Thin line between love and hate
Marita Kloseck knows a billion people will be mad at her. Fortunately, she also knows a billion will love her.
There is, therefore, a fine balance in the delicate tight-rope walk the London medical researcher will undertake at the Sydney Olympics next month during a little-understood but razor-sharp sport of which she holds one of the most difficult arbiting roles.
She is a line judge in the badminton competition.
"It's estimated there will be 1.6 billion viewers in Asia alone," she said at Parkwood Hospital. "Half the people are going to like your call, half of them will hate your call."
That's the people watching. For the athletes, whose very livelihoods depend on her decisions, the instant calls can be make-or-break. For years. There's a lot on the line for line judges and everyone else.
First, a primer on badminton, which will be making its third Olympic appearance in Australia. Say bird or birdie when describing the object flashing back and forth across the net and you might wind up wearing a racquet handle as a necktie.

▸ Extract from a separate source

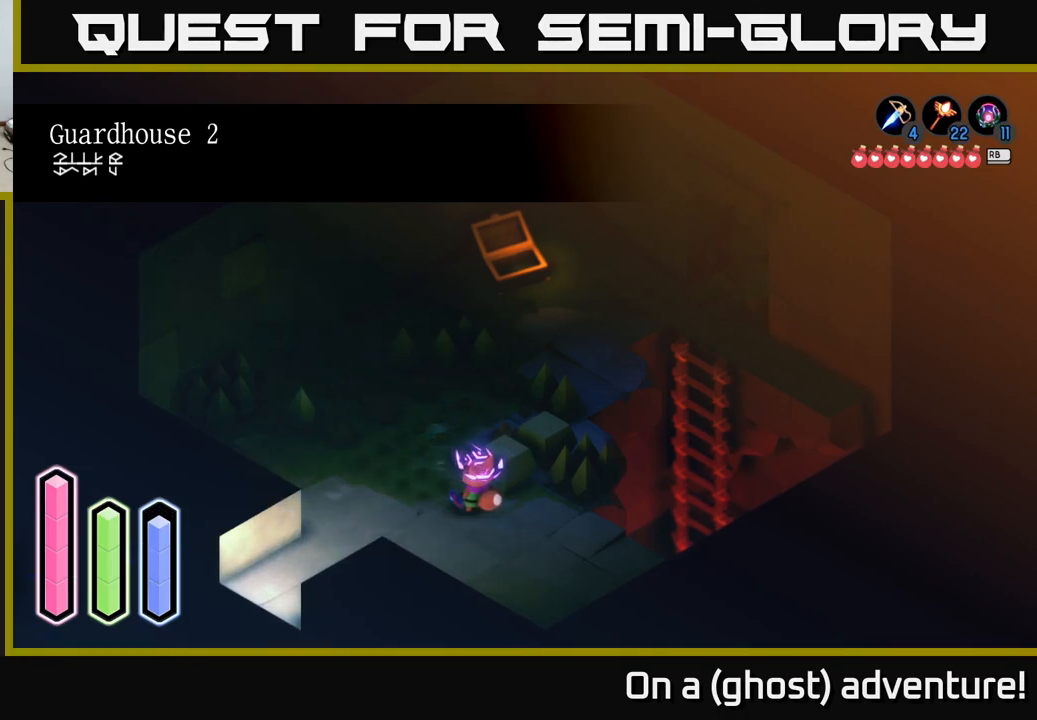
{"buttons": ["L2"], "left_stick": "left", "right_stick": "center", "events": [[167, "left_stick", "right"], [267, "left_stick", "center"], [284, "L2", "down"], [500, "left_stick", "left"]]}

They are called shuttlecocks or shuttles and the five-gram missiles leave the racquet at up to 320 kilometres an hour, leading to badminton's boast of being the world's fastest racquet sport. Top players can run as far as two kilometres in a match.
Ever comparing itself to other racquet sports, badminton claims to have twice the number of shots per match, which last about a third the time required in tennis. Its proponents further claim the time in play for the shuttle is 37 minutes a match, compared to 18 for the tennis ball.
One thing is certain. It is fast. So are the decisions of those judging it.
"The mix of angles, the speed of play, the quickness is what is striking, especially in men's singles," said Kloseck, whose own competitive career was cut short by severe knee injuries. "In the time you blink, the shuttle has landed. There's so much at stake for the players. When we were doing the world championships in Scotland, to give you some sense of the level of play, it went to three matches and every shot was critical.
"The players are trained to aim for those lines. If it's out, it's just out by a fraction. Even if you're one seat over from the line you can't get a true perspective of whether or not it's out. You have to have a thick skin."
The German-born Kloseck earned a trip to her first Olympics four years ago through two years of intensive training in the U.S. She'd been studying at Oklahoma State and was nominated by the U.S. Badminton Association. She remembers some tough rides, including a clearly audible diatribe by a TV commentator seated near a colleague at the U.S. Open.
"The commentator criticized the line judge after a critical point against a European player," Kloseck recalled. "For the better part of 10 minutes he criticized the call, saying the shuttle was obviously in. The poor woman was drenched when we came off. But in the officials' lounge, we replayed the broadcast and the call was absolutely perfect. The commentator apologized on-air."
Sometimes, line judges are subject to loud criticism during critical matches from everyone in the arena and that 50-50 balance goes decidedly against the judge. They can feel the cameras in their face and the antipathy of the crowd.
"It's part of the two-year training program," she said. "You have to maintain your composure when a coach or player is right in your face waving a racquet."
After the Olympics, Kloseck was involved in the world championships, the Swiss Open, the Dutch Open and Norwegian Open, line judging as well as training and co-ordinating line judges. She'll be the lone Canadian line judge in Sydney.
The game is all angles, of course. Even IBF-trained officials came away from one key match at the Olympics, in which a favourite was knocked out of the medal round, convinced the line judge had erred. Again, replays showed the call was correct.
Kloseck, injured in her early 20s to the degree knee replacement surgery was a consideration, made a bit of a comeback while taking her doctorate at the University of Waterloo and finds amusement in the fact some of her teammates were the children of former opponents. But further activity is out because of her knees. Line judging, with its intensity of emotion, is the next-best thing to being on the court.
"Every (major competition) I say this is the last one," she laughed. "But with the next Olympics in Athens, and then possibly Toronto after that in 2008 . . . well, maybe then would be a good time to retire," added the woman with a voice perfectly suited for radio or television commentary.